0 on success, 1 on failure.

See also

fbank

class sptk::MelFrequencyCepstralCoefficientsAnalysis

Perform mel-frequency cepstral coefficients (MFCC) analysis.

The input is the half part of power spectrum:

\[ \begin{array}{cccc} |X(0)|^2, & |X(1)|^2, & \ldots, & |X(N/2)|^2, \end{array} \]
where \(N\) is the FFT length.

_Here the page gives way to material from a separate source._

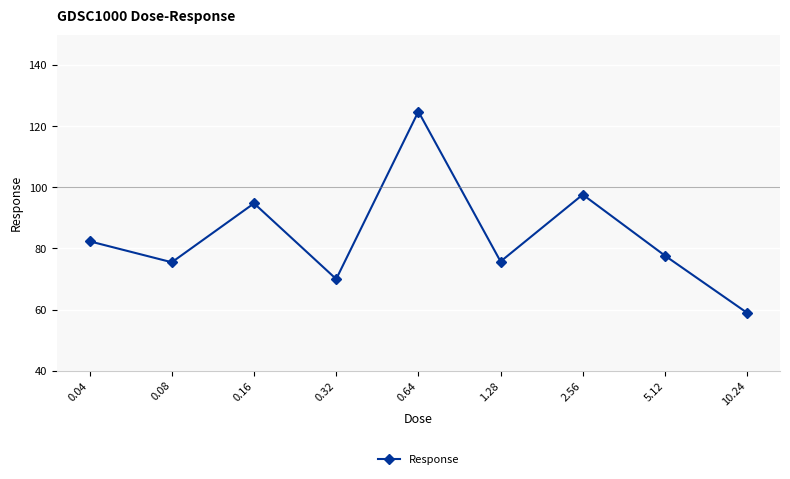

How many data points does each series have?

9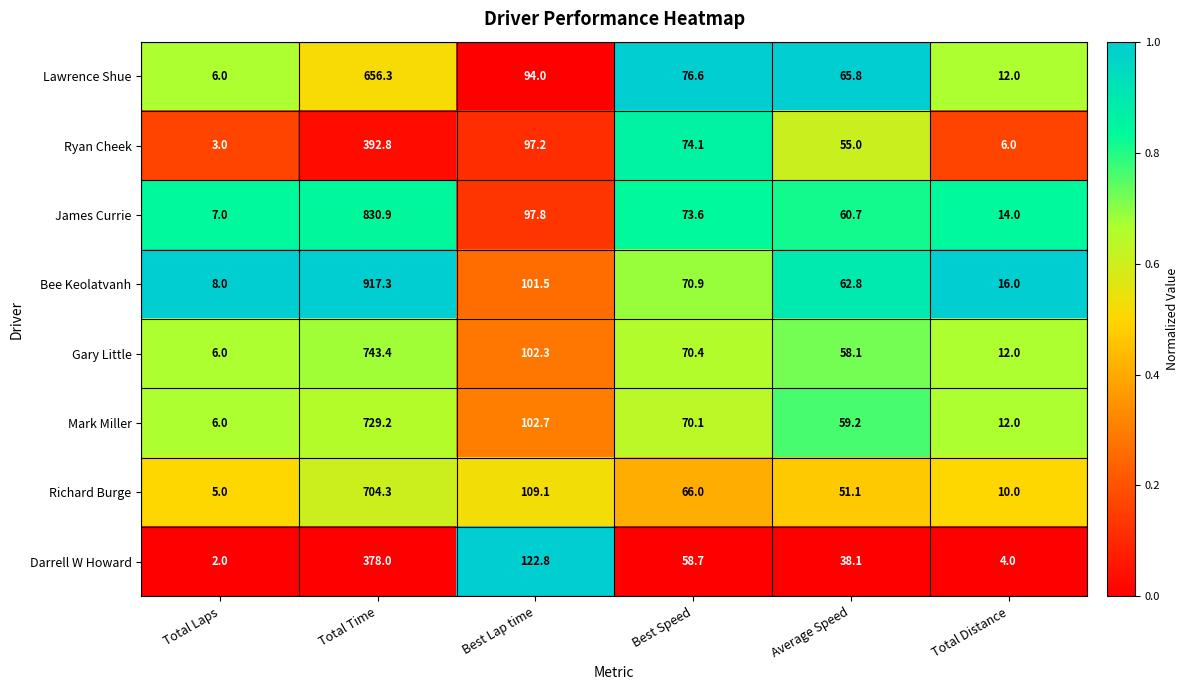

At which category does the chart reach its minimum across all series?

Total Laps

The outputs are the \(M\)-th order MFCCs with the zeroth cepstral parameter:
\[ \begin{array}{ccccc} c(0), & \bar{c}(1), & \bar{c}(2), & \ldots, & \bar{c}(M) \end{array} \]
and the log-signal energy \(E\).

The MFCCs are calculated from mel-filter-bank outputs \(\{F(j)\}_{j=1}^C\) using the discrete cosine transform

\[ c(m) = \sqrt{\frac{2}{C}} \sum_{j=1}^C F(j) \cos \left( \frac{\pi m}{C} \left(j - \frac{1}{2}\right) \right), \]
and the liftering
\[ \bar{c}(m) = \left( 1 + \frac{L}{2} \sin \frac{\pi m}{L} \right) c(m), \]
where \(L\) is the liftering parameter.

[1] S. Young et al., “The HTK book,” Cambridge University Engineering Department, 2006.

Public Functions

MelFrequencyCepstralCoefficientsAnalysis(int fft_length, int num_channel, int num_order, int liftering_coefficient, double sampling_rate, double lowest_frequency, double highest_frequency, double floor)
Parameters
  • fft_length[in] Number of FFT bins, \(N\).

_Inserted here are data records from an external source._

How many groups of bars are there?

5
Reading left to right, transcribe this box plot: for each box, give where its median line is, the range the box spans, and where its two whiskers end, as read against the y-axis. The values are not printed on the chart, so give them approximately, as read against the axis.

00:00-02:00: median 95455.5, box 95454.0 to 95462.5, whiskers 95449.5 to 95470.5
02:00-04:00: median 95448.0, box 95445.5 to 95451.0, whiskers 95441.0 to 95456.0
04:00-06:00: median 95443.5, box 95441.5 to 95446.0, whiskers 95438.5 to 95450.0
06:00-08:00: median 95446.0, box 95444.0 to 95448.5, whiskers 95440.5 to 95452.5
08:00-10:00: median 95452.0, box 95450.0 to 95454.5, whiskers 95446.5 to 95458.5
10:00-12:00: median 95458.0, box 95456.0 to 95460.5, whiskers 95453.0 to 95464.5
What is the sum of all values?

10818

  • num_channel[in] Number of channels, \(C\).

  • num_order[in] Order of cepstral coefficients, \(M\).

  • liftering_coefficient[in] A parameter of liftering, \(L\).

  • sampling_rate[in] Sampling rate in Hz.

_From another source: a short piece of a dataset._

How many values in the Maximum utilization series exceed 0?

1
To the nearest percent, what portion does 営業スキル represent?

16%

  • lowest_frequency[in] Lowest frequency in Hz.

  • highest_frequency[in] Highest frequency in Hz.

  • floor[in] Floor value of raw filter-bank output.

inline int GetFftLength() const
Returns

FFT size.

inline int GetNumChannel() const
Returns

Number of channels.

inline int GetNumOrder() const
Returns

Order of cepstral coefficients.

inline int GetLifteringCoefficient() const
Returns

Liftering coefficient.

inline bool IsValid() const
Returns

True if this object is valid.

bool Run(const std::vector<double> &power_spectrum, std::vector<double> *mfcc, double *energy, MelFrequencyCepstralCoefficientsAnalysis::Buffer *buffer) const
Parameters
  • power_spectrum[in] \((N/2+1)\)-length power spectrum.

  • mfcc[out] \(M\)-th order MFCCs.

  • energy[out] Signal energy \(E\) (optional).

  • buffer[out] Buffer.

Returns

True on success, false on failure.

class Buffer

Buffer for MelFrequencyCepstralCoefficientsAnalysis class.